Hurricane Heroes, part six

By Jerry Bell, Emergency Manager

(Editor’s Note–This is the sixth and final part in a series of stories in recognition of Hurricane Heroes of 2020. Continuations.)

There is another category of people that we want to thank that falls in the out of town group. The first one that I want to mention is our good friend Perry Vincent from Louisiana Radio. When our equipment went down, he sent men to fix it and kept our computers and communication going. Perry is a friend to DeQuincy.

Our next great friend is Jimmy who works for CLECO. We call him Jimmy CLECO. He helped in so many ways.

I want to specially mention a young lady named Jennifer Landry. She works at OEP in Lake Charles. I have never met her. However she helped DeQuincy so much after the storm. I had to go through her to get help from the state, that was the way it was set up. If I wanted generators, ice trucks, fuel trucks, National Guard, or anything else, Jennifer was our life line and she came through. I am going to ask the Mayor if he would recognize her in a certificate.

Sheriff Tony Mancuso was on the phone every day with Chief Whitehead offering the complete support of his whole office. This was a comfort knowing that the Sheriff could send a hundred men if we needed them.

The last category of heroes to DeQuincy comes from out of state. They are way too numerous to name. Many cities and police departments from Texas sent supplies and food to our city. I have a list of all of them in my hurricane journal that I filled out daily for future references. The fuel men that drove our fuel from out of state really helped us. We provided them a place to sleep because I wanted them to keep the fuel trucks in our city. I kidded them by saying we have Batman and Superman but the real hero is Fuelman. Having plenty of fuel for the generators and emergency vehicles is so vital. We took care of the Fuelman. In return they took care of DeQuincy.

I also want to thank Tansey Rothenberg, my FEMA counterpart right after the hurricane. She was on the ground fast and stayed in DeQuincy daily to help us navigate through the FEMA guidelines. She has a genuine desire to help us recover along with her other FEMA personnel.

This article only covers some of our hometown heroes. Many more helped and they and other people saw them helping.

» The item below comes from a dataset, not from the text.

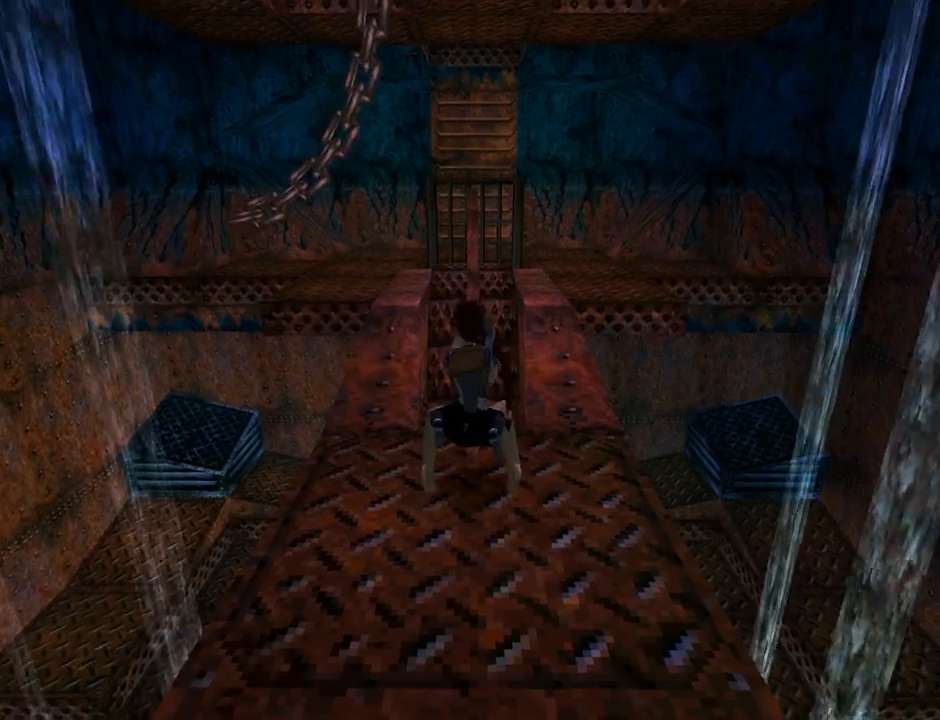
{"buttons": ["CROSS"], "left_stick": "center", "events": []}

Unfortunately hometown heroes are not known outside their hometown so there will probably not be any statues built or books written about them but none the less, they are heroes and they made a big difference in many people’s life helping them recover.

As old folks still talk about where they were during Hurricane Audrey so will our people in the future talk about where they were during Hurricane Laura and then Delta. Hope that they will remember our hometown heroes and the ones of us that did all we could to help our little city of DeQuincy.

Many of our citizens have been bathed in the fire of the hurricanes and have come out stronger and will be able to handle the next disaster even more professionally. With God’s help and our citizen’s help we made it through the valley and now we are getting back on top of the mountain.
God bless our city and all its citizens.